▸ **TEXT PASSAGE**:
An inflammatory myofibroblastic tumor of the small intestine presenting as jejunojejunal intussusception; A case report.

INTRODUCTION AND IMPORTANCE

An inflammatory myofibroblastic tumor (IMT) is an uncommon solid neoplasm of mesenchymal origin. They are usually seen in children and adolescents and commonly affect the lung, but they can nearly arise from every organ. The prevalence of IMT in the small bowel is very rare. The tumors have generally a benign clinical course, with some risk of local recurrence or distant metastasis.

PRESENTATION OF CASE

This is a 55-year-old male patient who presented with intermittent abdominal pain, vomiting of ingested matter and loss of appetite for 2 weeks duration. On physical examination, he had stable vital signs and the abdominal examination was non-revealing. Abdominal CT scan with contrast showed a long segment jejunojejunal intussusception. He underwent en-bloc resection of the mass and end-to-end anastomosis of the jejunum.

CLINICAL DISCUSSION

IMTs have a mesenchymal origin and are grouped into a mixture of fibroinflammatory disorders. They show a variable mix of inflammatory cells with spindle cells. The diagnosis of IMT preoperatively is challenging often mimicking malignant lesions. The diagnosis is often confirmed by histopathology after surgery. Complete excision with a negative margin is the preferred treatment. We report a rare case of jejunal IMT presenting with intussusception.

CONCLUSION

An intestinal IMT is a rare and an underdiagnosed entity, and should be considered in the differential diagnosis of small bowel intussusception. Surgery is still the most favored and effective treatment for intestinal IMT. Complete surgical excision with a negative margin has the least chance of disease recurrence.

▸ **SUPPLIED DATA**:

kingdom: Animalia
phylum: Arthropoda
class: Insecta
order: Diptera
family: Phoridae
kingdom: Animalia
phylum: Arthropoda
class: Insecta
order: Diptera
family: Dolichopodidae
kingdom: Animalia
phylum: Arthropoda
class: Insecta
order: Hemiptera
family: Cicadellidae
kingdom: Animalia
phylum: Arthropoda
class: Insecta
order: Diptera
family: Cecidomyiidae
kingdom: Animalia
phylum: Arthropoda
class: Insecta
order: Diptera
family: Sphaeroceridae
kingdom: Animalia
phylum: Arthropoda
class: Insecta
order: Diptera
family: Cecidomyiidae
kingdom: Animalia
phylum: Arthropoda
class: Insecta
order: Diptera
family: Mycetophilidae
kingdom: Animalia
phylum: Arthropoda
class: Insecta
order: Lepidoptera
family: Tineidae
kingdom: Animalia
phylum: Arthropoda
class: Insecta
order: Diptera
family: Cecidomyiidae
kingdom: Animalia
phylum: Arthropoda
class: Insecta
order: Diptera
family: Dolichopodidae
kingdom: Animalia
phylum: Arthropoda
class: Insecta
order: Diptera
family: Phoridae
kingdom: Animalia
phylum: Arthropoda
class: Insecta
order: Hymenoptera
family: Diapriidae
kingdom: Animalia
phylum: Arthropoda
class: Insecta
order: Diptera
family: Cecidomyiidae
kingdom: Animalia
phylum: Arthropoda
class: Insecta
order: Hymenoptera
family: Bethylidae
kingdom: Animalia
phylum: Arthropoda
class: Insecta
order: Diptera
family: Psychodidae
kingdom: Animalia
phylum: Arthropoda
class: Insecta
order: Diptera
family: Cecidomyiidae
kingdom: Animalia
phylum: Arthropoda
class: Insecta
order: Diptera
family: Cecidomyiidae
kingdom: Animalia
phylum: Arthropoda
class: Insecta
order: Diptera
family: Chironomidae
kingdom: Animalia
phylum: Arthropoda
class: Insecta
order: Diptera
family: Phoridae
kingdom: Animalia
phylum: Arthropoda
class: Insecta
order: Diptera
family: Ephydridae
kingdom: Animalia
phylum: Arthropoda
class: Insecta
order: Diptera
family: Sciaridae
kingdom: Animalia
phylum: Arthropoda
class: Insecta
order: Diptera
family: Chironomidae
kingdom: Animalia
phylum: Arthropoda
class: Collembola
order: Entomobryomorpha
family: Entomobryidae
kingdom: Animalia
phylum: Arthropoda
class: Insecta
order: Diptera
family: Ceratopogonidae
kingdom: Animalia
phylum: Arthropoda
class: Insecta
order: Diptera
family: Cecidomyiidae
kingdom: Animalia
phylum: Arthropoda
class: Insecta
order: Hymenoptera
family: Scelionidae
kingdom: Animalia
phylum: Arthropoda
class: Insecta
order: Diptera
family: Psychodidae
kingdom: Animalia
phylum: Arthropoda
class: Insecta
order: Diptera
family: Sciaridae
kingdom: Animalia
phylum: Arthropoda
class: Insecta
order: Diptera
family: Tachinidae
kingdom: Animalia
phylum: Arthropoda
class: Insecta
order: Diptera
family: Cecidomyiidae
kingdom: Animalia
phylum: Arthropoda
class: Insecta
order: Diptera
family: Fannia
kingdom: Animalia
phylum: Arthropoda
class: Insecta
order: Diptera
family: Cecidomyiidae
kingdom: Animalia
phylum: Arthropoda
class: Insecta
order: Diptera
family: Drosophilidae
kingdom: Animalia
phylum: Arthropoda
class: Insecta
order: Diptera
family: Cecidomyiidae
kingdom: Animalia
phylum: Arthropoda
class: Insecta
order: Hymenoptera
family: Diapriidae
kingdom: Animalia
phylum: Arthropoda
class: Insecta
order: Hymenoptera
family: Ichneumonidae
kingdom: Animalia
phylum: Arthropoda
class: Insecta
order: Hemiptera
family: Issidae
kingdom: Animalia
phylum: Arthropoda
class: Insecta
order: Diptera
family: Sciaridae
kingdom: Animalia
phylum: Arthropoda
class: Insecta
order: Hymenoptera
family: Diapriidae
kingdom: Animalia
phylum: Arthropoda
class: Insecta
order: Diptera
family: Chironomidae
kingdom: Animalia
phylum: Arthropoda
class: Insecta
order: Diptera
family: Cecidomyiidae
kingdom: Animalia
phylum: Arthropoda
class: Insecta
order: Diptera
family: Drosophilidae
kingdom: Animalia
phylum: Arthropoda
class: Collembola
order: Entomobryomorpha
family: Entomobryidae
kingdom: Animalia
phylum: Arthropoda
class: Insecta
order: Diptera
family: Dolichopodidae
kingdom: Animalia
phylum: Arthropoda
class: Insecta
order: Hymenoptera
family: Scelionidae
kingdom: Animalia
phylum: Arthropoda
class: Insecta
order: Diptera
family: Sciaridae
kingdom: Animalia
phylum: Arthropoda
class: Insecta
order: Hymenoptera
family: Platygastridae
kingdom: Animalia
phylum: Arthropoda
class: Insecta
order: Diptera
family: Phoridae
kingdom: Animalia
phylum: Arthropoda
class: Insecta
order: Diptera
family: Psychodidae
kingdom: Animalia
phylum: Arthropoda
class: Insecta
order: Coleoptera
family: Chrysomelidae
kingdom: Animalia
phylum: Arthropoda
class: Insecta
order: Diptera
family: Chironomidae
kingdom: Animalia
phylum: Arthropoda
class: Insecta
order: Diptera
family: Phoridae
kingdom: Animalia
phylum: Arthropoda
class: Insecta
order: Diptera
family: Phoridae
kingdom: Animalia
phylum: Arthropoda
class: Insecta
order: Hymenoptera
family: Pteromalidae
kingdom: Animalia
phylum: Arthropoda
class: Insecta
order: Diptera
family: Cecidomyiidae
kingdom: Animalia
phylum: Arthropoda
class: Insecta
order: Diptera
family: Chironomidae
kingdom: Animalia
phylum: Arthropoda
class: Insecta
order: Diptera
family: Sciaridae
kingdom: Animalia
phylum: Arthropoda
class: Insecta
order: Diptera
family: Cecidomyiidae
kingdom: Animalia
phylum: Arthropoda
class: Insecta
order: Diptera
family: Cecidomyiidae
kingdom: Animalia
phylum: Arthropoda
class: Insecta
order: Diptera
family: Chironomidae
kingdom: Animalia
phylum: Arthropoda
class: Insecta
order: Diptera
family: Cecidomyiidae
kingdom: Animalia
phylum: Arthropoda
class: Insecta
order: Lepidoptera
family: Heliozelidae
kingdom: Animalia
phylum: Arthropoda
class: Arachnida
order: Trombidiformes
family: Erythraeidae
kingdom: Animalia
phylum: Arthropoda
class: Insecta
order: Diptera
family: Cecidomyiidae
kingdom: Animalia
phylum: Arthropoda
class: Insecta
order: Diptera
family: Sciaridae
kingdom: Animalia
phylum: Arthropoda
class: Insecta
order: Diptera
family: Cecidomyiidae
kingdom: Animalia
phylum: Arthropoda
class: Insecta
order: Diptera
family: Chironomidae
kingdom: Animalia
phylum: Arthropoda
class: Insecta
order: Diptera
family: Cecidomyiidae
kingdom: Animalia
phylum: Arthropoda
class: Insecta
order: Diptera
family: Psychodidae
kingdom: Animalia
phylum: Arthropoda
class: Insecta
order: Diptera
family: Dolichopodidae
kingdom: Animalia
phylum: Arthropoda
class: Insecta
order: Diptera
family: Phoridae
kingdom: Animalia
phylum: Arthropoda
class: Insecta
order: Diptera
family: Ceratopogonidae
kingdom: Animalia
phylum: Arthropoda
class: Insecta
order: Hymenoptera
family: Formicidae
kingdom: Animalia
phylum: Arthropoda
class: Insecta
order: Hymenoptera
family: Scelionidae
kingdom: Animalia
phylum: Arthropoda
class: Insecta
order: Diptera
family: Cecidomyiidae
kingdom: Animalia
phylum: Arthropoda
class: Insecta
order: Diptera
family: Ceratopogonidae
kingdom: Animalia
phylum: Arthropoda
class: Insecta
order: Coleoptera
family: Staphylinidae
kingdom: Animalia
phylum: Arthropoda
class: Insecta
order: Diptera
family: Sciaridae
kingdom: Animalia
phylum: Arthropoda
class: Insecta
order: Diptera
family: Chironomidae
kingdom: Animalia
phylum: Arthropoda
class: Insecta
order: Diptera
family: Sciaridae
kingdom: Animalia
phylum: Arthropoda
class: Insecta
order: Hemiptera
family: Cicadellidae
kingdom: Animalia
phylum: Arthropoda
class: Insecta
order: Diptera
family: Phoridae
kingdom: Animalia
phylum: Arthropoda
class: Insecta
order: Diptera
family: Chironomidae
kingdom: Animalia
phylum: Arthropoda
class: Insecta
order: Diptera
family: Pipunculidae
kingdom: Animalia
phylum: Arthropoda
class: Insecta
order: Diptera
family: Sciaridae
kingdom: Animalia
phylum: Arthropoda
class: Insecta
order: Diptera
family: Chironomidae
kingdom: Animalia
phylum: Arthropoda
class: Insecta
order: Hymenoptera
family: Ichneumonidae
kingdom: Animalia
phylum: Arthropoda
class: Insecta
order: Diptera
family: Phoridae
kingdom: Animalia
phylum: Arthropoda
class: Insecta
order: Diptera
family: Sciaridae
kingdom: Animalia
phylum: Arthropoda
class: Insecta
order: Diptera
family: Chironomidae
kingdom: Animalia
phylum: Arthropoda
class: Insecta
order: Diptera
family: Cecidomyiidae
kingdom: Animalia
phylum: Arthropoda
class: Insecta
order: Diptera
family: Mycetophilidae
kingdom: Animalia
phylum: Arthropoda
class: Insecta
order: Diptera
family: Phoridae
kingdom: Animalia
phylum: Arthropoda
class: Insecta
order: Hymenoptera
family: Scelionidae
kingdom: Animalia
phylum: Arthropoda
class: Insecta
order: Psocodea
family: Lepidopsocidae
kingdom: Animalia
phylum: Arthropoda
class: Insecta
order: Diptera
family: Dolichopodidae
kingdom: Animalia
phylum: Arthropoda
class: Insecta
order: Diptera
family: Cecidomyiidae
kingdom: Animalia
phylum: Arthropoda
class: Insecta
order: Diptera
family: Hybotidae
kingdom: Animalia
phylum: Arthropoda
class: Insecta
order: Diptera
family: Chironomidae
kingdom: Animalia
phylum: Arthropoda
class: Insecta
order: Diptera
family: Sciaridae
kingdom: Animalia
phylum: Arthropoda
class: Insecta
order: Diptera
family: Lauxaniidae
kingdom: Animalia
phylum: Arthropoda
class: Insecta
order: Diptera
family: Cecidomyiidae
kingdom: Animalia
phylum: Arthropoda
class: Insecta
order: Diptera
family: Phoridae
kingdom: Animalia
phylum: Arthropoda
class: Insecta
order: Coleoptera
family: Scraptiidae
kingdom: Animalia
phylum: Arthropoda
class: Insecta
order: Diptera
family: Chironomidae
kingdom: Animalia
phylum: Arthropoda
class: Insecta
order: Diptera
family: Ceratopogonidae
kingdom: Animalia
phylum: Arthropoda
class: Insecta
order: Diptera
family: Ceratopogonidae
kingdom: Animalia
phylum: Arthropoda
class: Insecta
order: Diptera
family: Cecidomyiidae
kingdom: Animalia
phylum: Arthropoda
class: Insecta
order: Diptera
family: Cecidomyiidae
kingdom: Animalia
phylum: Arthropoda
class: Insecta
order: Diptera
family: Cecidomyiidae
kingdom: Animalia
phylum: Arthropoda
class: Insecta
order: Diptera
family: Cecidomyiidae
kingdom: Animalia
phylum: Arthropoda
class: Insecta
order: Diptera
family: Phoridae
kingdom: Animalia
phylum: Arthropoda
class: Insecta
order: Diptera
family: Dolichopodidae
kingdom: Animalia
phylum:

▸ **WHAT THE EXERCISE ASKS**: Return the stretch of the case report from "CLINICAL DISCUSSION" through "of disease recurrence.", copied word for word. The lines have nothing to do with this.

▸ **OUTPUT OF THE EXERCISE**:
CLINICAL DISCUSSION

IMTs have a mesenchymal origin and are grouped into a mixture of fibroinflammatory disorders. They show a variable mix of inflammatory cells with spindle cells. The diagnosis of IMT preoperatively is challenging often mimicking malignant lesions. The diagnosis is often confirmed by histopathology after surgery. Complete excision with a negative margin is the preferred treatment. We report a rare case of jejunal IMT presenting with intussusception.

CONCLUSION

An intestinal IMT is a rare and an underdiagnosed entity, and should be considered in the differential diagnosis of small bowel intussusception. Surgery is still the most favored and effective treatment for intestinal IMT. Complete surgical excision with a negative margin has the least chance of disease recurrence.